* [ABOUT THIS EXERCISE]
Keep every word of the listing and drop the images when you write it out.

───── DATA RECORDS ─────

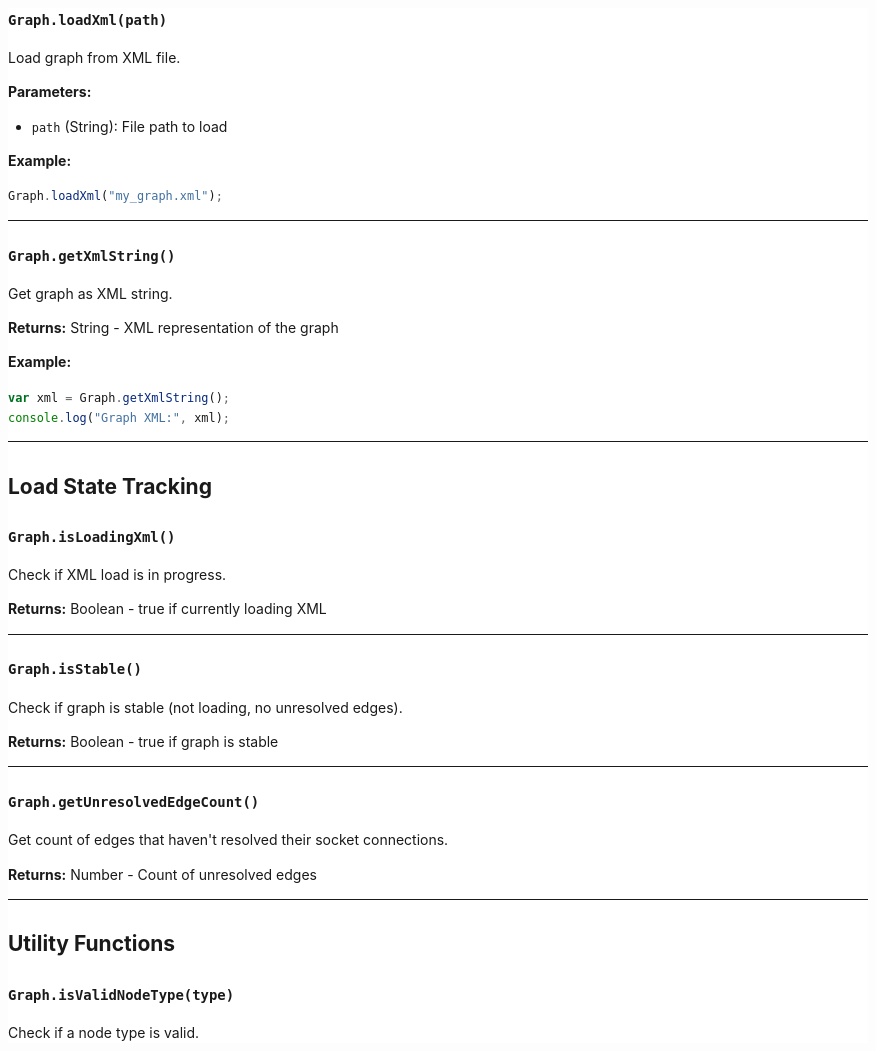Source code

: ### `Graph.loadXml(path)`
Load graph from XML file.

**Parameters:**
- `path` (String): File path to load

**Example:**
```javascript
Graph.loadXml("my_graph.xml");
```

---

### `Graph.getXmlString()`
Get graph as XML string.

**Returns:** String - XML representation of the graph

**Example:**
```javascript
var xml = Graph.getXmlString();
console.log("Graph XML:", xml);
```

---

## Load State Tracking

### `Graph.isLoadingXml()`
Check if XML load is in progress.

**Returns:** Boolean - true if currently loading XML

---

### `Graph.isStable()`
Check if graph is stable (not loading, no unresolved edges).

**Returns:** Boolean - true if graph is stable

---

### `Graph.getUnresolvedEdgeCount()`
Get count of edges that haven't resolved their socket connections.

**Returns:** Number - Count of unresolved edges

---

## Utility Functions

### `Graph.isValidNodeType(type)`
Check if a node type is valid.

─────

* [COMPLETED EXERCISE]
Source code

: ### `Graph.loadXml(path)`
Load graph from XML file.

**Parameters:**
- `path` (String): File path to load

**Example:**
```javascript
Graph.loadXml("my_graph.xml");
```

---

### `Graph.getXmlString()`
Get graph as XML string.

**Returns:** String - XML representation of the graph

**Example:**
```javascript
var xml = Graph.getXmlString();
console.log("Graph XML:", xml);
```

---

## Load State Tracking

### `Graph.isLoadingXml()`
Check if XML load is in progress.

**Returns:** Boolean - true if currently loading XML

---

### `Graph.isStable()`
Check if graph is stable (not loading, no unresolved edges).

**Returns:** Boolean - true if graph is stable

---

### `Graph.getUnresolvedEdgeCount()`
Get count of edges that haven't resolved their socket connections.

**Returns:** Number - Count of unresolved edges

---

## Utility Functions

### `Graph.isValidNodeType(type)`
Check if a node type is valid.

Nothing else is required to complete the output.